** Opening TEXT block **

Đorđe Vlajić

Personal information
- Full name: Đorđe Vlajić
- Date of birth: 8 September 1977 (age 48)
- Place of birth: Belgrade, SFR Yugoslavia
- Position: Midfielder

Team information
- Current team: FK Beograd Youth coach

Senior career*
- Years: Team / Apps / (Gls)
- 1998–1999: Beograd / 23 / (13)
- 1999–2001: Zvezdara / 50 / (21)
- 2001–2003: OFK Beograd / 21 / (0)
- 2003: Hajduk Beograd / 16 / (4)
- 2003–2005: Győri ETO / 13 / (0)
- 2005: CFR Cluj / 9 / (0)
- 2006: Obilić / 8 / (0)
- 2006–2007: Inđija / 6 / (1)
- 2007–2008: Hajduk Beograd / 34 / (7)
- 2008–2011: Beograd / 33 / (7)

Managerial career
- 2011–: FK Beograd (youth coach)

= Đorđe Vlajić =

Serbian footballer and manager

Đorđe Vlajić (Ђорђе Влајић; born 8 September 1977) is a Serbian football manager and former midfielder.

His career is linked to FK Beograd, the club where he started and finished his playing career, and where, after hanging his boots, he started coaching the youth squads at the club.

During his playing career, he played with FK Zvezdara, OFK Beograd and FK Hajduk Beograd in the First League of FR Yugoslavia, then abroad with Hungarian side Győri ETO and Romanian CFR Cluj, before returning to Serbia where he played with FK Obilić, FK Inđija and FK Hajduk Beograd in the Serbian First League. He finished his career playing with FK Beograd in the Serbian League Belgrade, Serbian third tier.

** Closing TEXT block **
** Opening PROVIDED DATA block **

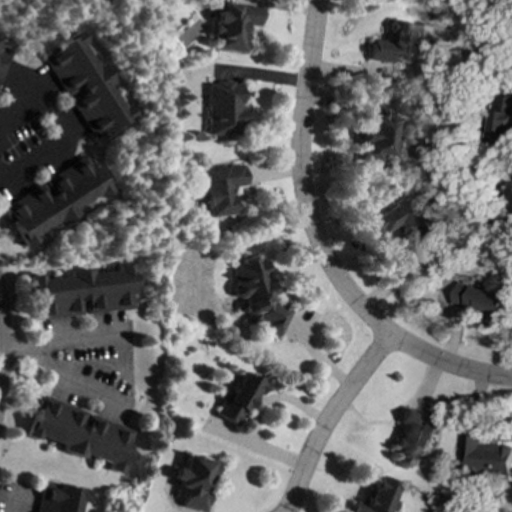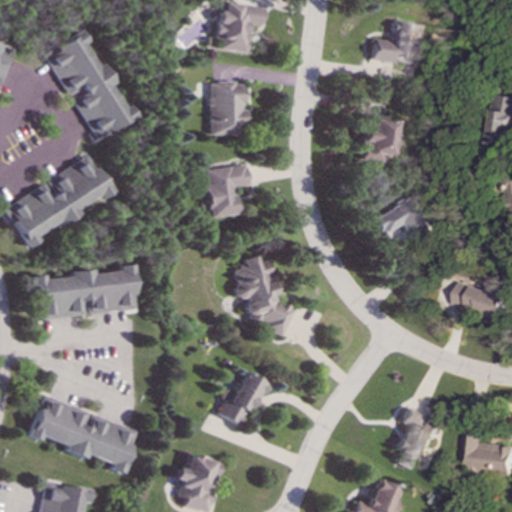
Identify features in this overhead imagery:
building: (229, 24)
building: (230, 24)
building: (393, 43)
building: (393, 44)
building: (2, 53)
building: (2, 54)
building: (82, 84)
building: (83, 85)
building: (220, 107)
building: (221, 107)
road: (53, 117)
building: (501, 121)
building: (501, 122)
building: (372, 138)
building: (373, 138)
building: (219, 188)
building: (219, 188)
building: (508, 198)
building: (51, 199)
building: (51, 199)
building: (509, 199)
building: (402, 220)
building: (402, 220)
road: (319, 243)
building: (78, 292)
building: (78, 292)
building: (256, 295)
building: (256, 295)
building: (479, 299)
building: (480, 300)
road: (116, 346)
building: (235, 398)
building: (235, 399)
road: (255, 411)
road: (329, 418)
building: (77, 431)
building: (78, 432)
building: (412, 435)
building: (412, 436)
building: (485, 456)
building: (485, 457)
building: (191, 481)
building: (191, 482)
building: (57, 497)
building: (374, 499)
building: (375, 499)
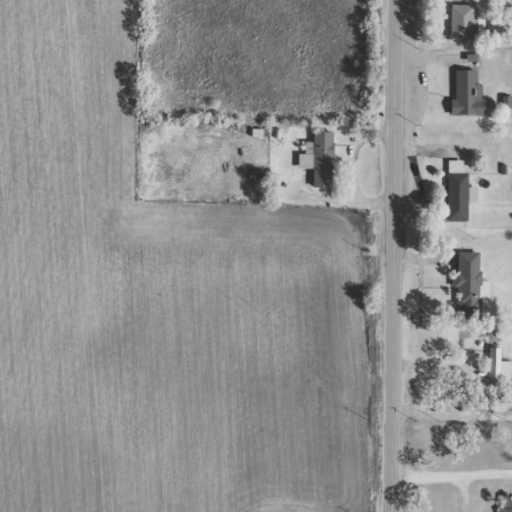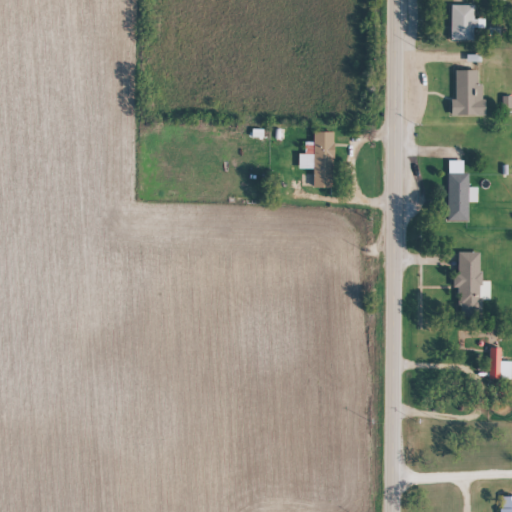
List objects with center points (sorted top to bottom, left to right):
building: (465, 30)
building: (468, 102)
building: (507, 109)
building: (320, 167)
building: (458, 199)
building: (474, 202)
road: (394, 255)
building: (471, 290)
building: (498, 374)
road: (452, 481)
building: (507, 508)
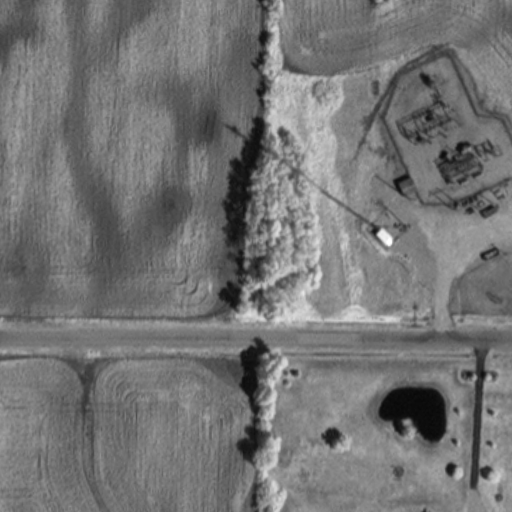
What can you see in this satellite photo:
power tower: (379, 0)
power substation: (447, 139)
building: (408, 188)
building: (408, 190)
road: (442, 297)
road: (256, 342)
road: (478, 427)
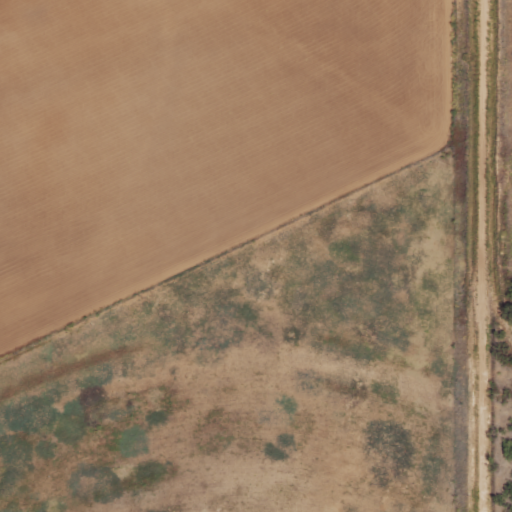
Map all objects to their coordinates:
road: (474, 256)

** Closing PROVIDED DATA block **

▸ WHAT YOU ARE ASKED TO DO
Decide whether each statement agrees with the text about Đorđe Vlajić, answering yes or no and quoting the words of the text that settle it: (a) He played in Romania for CFR Cluj. (b) He ended his playing career with OFK Beograd. (c) He coaches the youth at FK Zvezdara.

▸ SOLVED EXERCISE
(a) Yes: "then abroad with Hungarian side Győri ETO and Romanian CFR Cluj"
(b) No: "He finished his career playing with FK Beograd in the Serbian League Belgrade"
(c) No: "Current team: FK Beograd Youth coach"